The Big and Possibly Dumb Buyback Boom

This Bloomberg article reports on an estimate by JPMorgan Chase & Co. that, with US Corporations having lots of cash sloshing around on their balance sheetsafter tax-cuts and other factors, share buybacks will total more than $800 billion this year. One quote in the article details that “Corporate America’s track record buying in stock is just horrendous. It’s terrible. We are now again approaching a peak of buyback activity, no matter how you measure it. The prior peak occurred in the second half of 2007, the last market peak. The trough in corporate buyback activity? Early ’09. So, kind of a perfect contra-indicator for the stock market.”

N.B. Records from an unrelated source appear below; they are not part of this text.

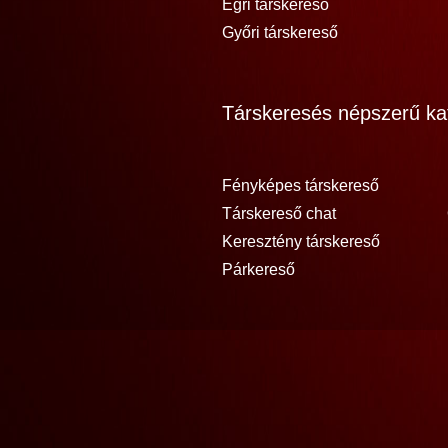
Egri társkereső
Győri társkereső
Társkeresés népszerű kat
Fényképes társkereső
Társkereső chat
Keresztény társkereső
Párkereső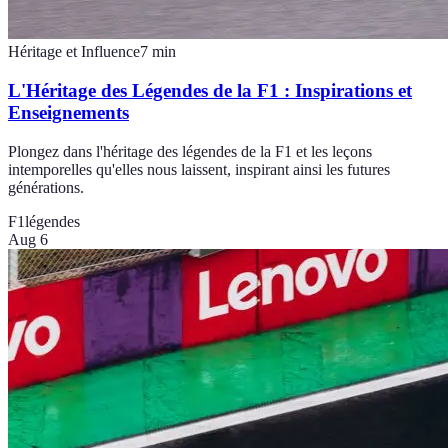
Héritage et Influence
7
min
L'Héritage des Légendes de la F1 : Inspirations et
Enseignements
Plongez dans l'héritage des légendes de la F1 et les leçons
intemporelles qu'elles nous laissent, inspirant ainsi les futures
générations.
F1
légendes
Aug 6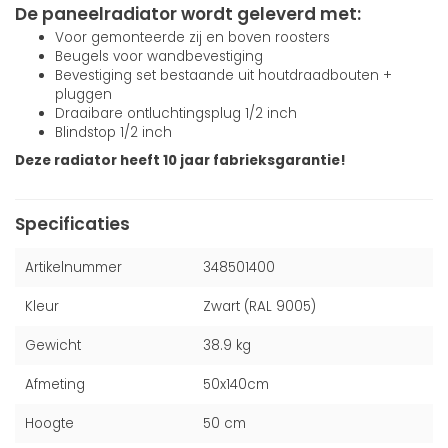
De paneelradiator wordt geleverd met:
Voor gemonteerde zij en boven roosters
Beugels voor wandbevestiging
Bevestiging set bestaande uit houtdraadbouten +
pluggen
Draaibare ontluchtingsplug 1/2 inch
Blindstop 1/2 inch
Deze radiator heeft 10 jaar fabrieksgarantie!
Specificaties
Artikelnummer
348501400
Kleur
Zwart (RAL 9005)
Gewicht
38.9 kg
Afmeting
50x140cm
Hoogte
50 cm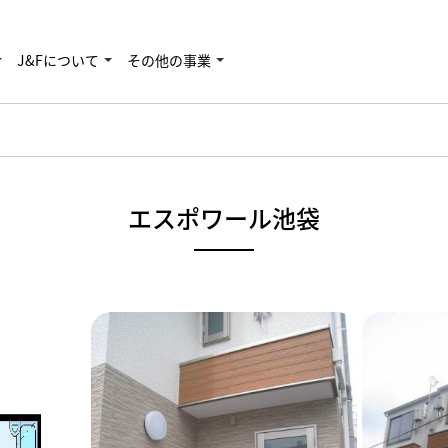
J&Fについて
その他の事業
エスポワール池袋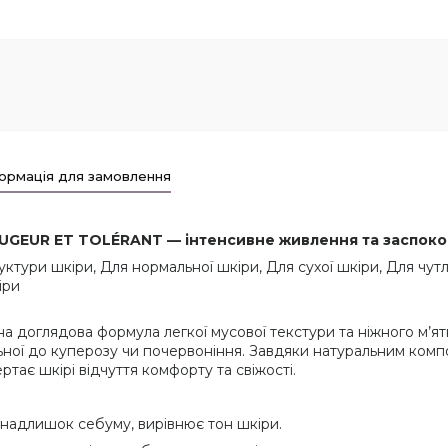
ормація для замовлення
OUGEUR ET TOLÉRANT — інтенсивне живлення та заспоко
ктури шкіри, Для нормальної шкіри, Для сухої шкіри, Для чу
іри
а доглядова формула легкої мусової текстури та ніжного м’ят
ильної до куперозу чи почервоніння. Завдяки натуральним ком
ртає шкірі відчуття комфорту та свіжості.
надлишок себуму, вирівнює тон шкіри.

Bronte Capital – John Hempton’s End of Year Letter

John Hempton’s annual letter is an interesting read in that he goes into a lot of detail about the edge he believes Bronte has in shorting stocks (which seems to be partly a unique asset in their database of unscrupulous characters), but how this approach is not as scalable as a fund which has a differentiated substantive edge going long: “…the advantage we have in shorting stocks is not scalable beyond a certain AUM…Most of the intellectual effort that Bronte has expended over the past nine years has been in systems to improve our edge short-selling. As our systems get better our edge gets better – and just as importantly – our ability to scale our edge becomes better…Our approach to longs is very different – value investing is a proven model, but it is a less differentiated and novel approach than our shorting. We have spent a lot of time trying to work out what makes for a “good business” and we try to buy those at reasonable prices. Our record is good – our longs have done better than market over the period we have been running Bronte. Our edge in longs scales pretty well – we could be managing 5x as much money and it would not meaningfully impair performance. Alas this is the wrong-way around. We wish our differentiatied substantive edge was in going long. The really big money in the world is made by people who own things, build things and invest in things. Short selling is just not as good a way to make money over the long run. Bluntly – you would rather be Warren Buffett than any of the, very few, famous short sellers though both approaches have generated a lot of ‘alpha’.